◆ Collected data:
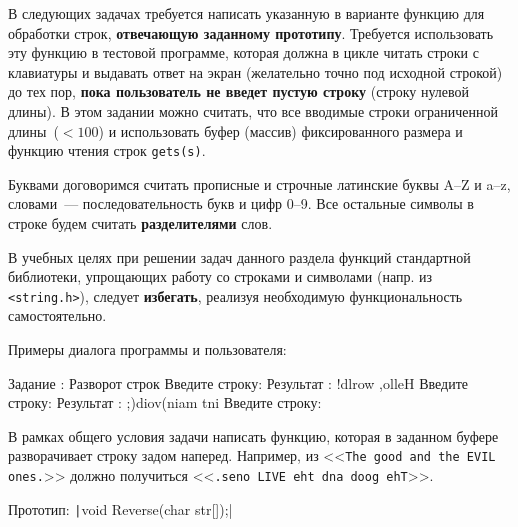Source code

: 
В следующих задачах требуется написать указанную в варианте функцию для
обработки строк, \textbf{отвечающую заданному прототипу}. Требуется использовать
эту функцию в тестовой программе, которая должна в цикле читать строки с
клавиатуры и выдавать ответ на экран (желательно точно под исходной строкой)
до тех пор, \textbf{пока пользователь не введет пустую строку} (строку нулевой длины).
В этом задании можно считать, что все вводимые строки ограниченной
длины~($<100$) и использовать буфер (массив) фиксированного размера и
функцию чтения строк \texttt{gets(s)}.

Буквами договоримся считать прописные и строчные латинские буквы 
A--Z и a--z, словами~--- последовательность букв и цифр 0--9. Все остальные
символы в строке будем считать \textbf{разделителями} слов.

В учебных целях при решении задач данного раздела функций стандартной
библиотеки, упрощающих работу со строками и символами (напр. из 
\texttt{<string.h>}), следует \textbf{избегать}, реализуя необходимую
функциональность самостоятельно.

Примеры диалога программы и пользователя:

\begin{zzoutput}
  Задание : Разворот строк
  Введите строку: 
  Результат     : !dlrow ,olleH
  Введите строку: 
  Результат     : ;)diov(niam tni
  Введите строку: \zzuser{ }
\end{zzoutput}


\bigskip


\begin{zztask}
В рамках общего условия задачи написать функцию, которая в заданном буфере
разворачивает строку задом наперед.
Например, из
<<\texttt{The good and the EVIL ones.}>>
должно получиться
<<\texttt{.seno LIVE eht dna doog ehT}>>.

Прототип: \texttt|void Reverse(char str[]);|
\end{zztask}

◆ How to complete this task: Reproduce exactly the line containing "В этом задании" and every line after it through the end of the records above, and nothing else.

◆ Task answer:
В этом задании можно считать, что все вводимые строки ограниченной
длины~($<100$) и использовать буфер (массив) фиксированного размера и
функцию чтения строк \texttt{gets(s)}.

Буквами договоримся считать прописные и строчные латинские буквы 
A--Z и a--z, словами~--- последовательность букв и цифр 0--9. Все остальные
символы в строке будем считать \textbf{разделителями} слов.

В учебных целях при решении задач данного раздела функций стандартной
библиотеки, упрощающих работу со строками и символами (напр. из 
\texttt{<string.h>}), следует \textbf{избегать}, реализуя необходимую
функциональность самостоятельно.

Примеры диалога программы и пользователя:

\begin{zzoutput}
  Задание : Разворот строк
  Введите строку: 
  Результат     : !dlrow ,olleH
  Введите строку: 
  Результат     : ;)diov(niam tni
  Введите строку: \zzuser{ }
\end{zzoutput}


\bigskip


\begin{zztask}
В рамках общего условия задачи написать функцию, которая в заданном буфере
разворачивает строку задом наперед.
Например, из
<<\texttt{The good and the EVIL ones.}>>
должно получиться
<<\texttt{.seno LIVE eht dna doog ehT}>>.

Прототип: \texttt|void Reverse(char str[]);|
\end{zztask}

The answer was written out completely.